- Theatrical release poster
- Directed by: Tamika Miller
- Written by: Tamika Miller; Anita M. Cal;
- Produced by: Anne Clements; Paul Kampf; Mark Pennell;
- Starring: Wanda Sykes; Bentley Green; Roselyn Sánchez; Berto Colón; Estella Kahiha; Xavier Mills; William Stanford Davis;
- Cinematography: Ana M. Amortegui
- Edited by: Libya El-Amin; David Michael Maurer;
- Music by: EmmoLei Sankofa
- Production company: Catalyst Studios
- Distributed by: Seismic Releasing
- Release dates: October 20, 2025 (Newport Beach Film Festival); February 27, 2026 (United States);
- Running time: 105 minutes
- Country: United States
- Language: English

= Undercard (film) =

Undercard is a 2025 American sports drama film directed by Tamika Miller and co-written by Anita M. Cal.
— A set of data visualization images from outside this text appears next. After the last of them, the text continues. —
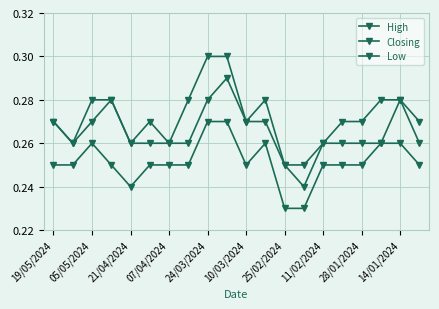

How many distinct data groups are displayed?

3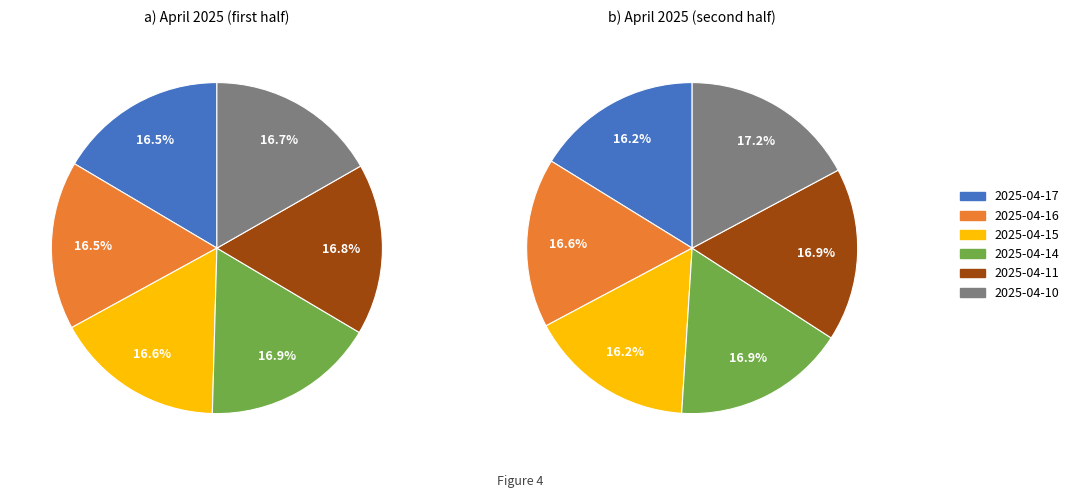

How many segments does this pie chart have?

12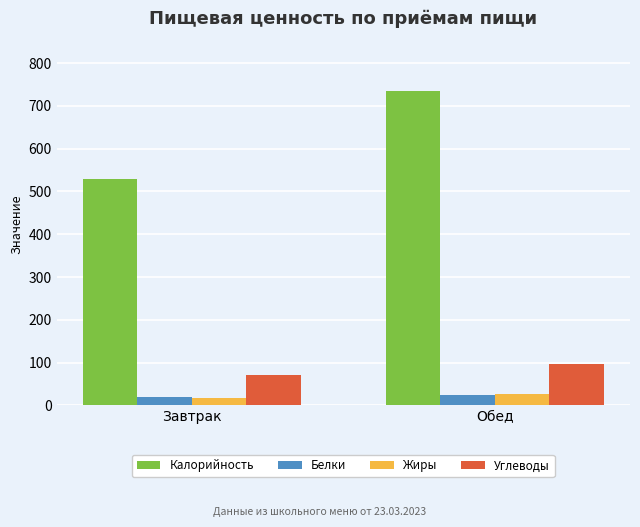

Rank the categories by Калорийность value from lowest to highest.

Завтрак, Обед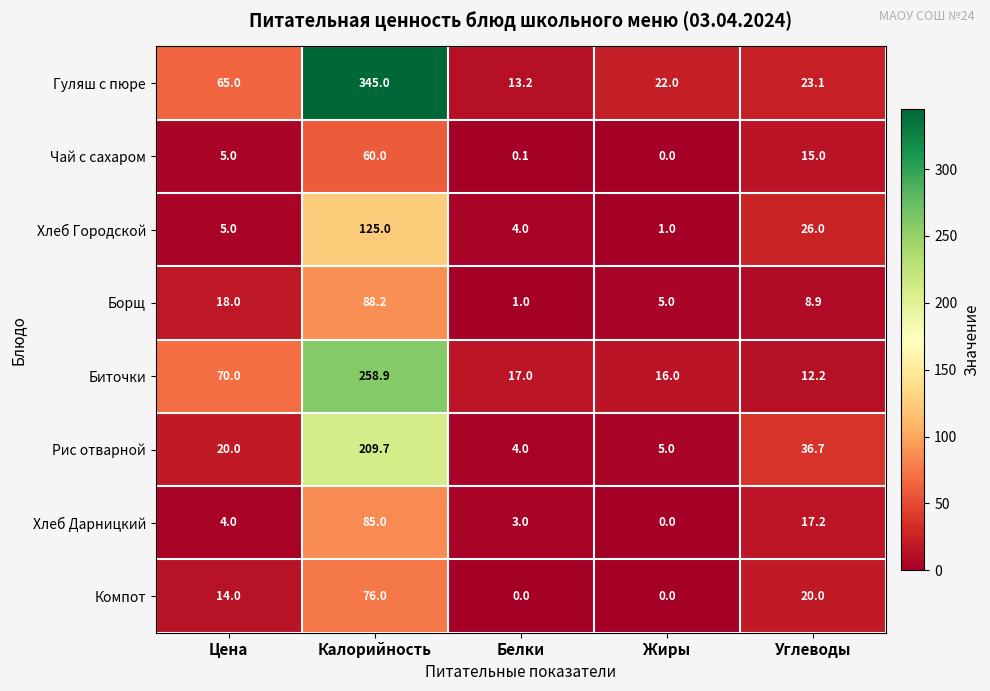

Rank the series by their maximum value, from highest to lowest.

Гуляш с пюре, Биточки, Рис отварной, Хлеб Городской, Борщ, Хлеб Дарницкий, Компот, Чай с сахаром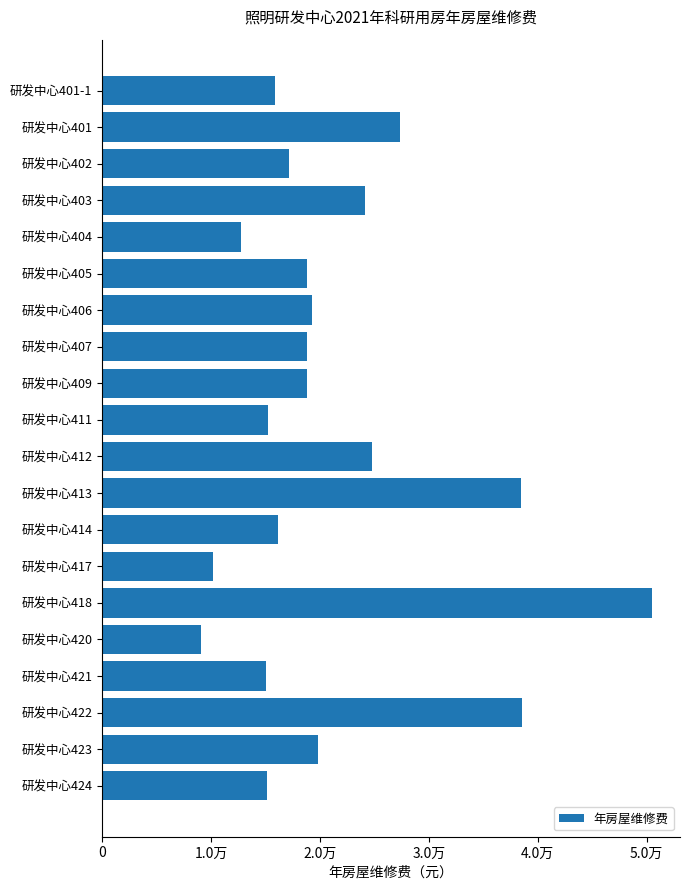

Does the chart contain any negative values?

No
It stars Wanda Sykes, Bentley Green, Roselyn Sánchez, Berto Colón, Estella Kahiha, Xavier Mills, and William Stanford Davis.

==Cast==
- Wanda Sykes as Cheryl 'No Mercy' Stewart
- Bentley Green as Keith
- Roselyn Sánchez
- Berto Colón as Hector
- Estella Kahiha as Meka
- Xavier Mills as Kordell
- William Stanford Davis as Baba T

==Production==
In February 2024, it was reported that a sports drama film directed by Tamika Miller and co-written by Anita M. Cal was in development titled Undercard, with Wanda Sykes cast as the lead, in her first dramatic acting role. In October 2025, Bentley Green, Roselyn Sánchez, Berto Colón, Estella Kahiha, Xavier Mills, and William Stanford Davis were revealed as part of the cast.

==Release==
Undercard premiered at the Newport Beach Film Festival on October 20, 2025, and it was released in the United States on February 27, 2026.

== Reception ==
On review aggregator Rotten Tomatoes, 50% of 18 critics gave the film a positive review, with an average rating of 5.5/10.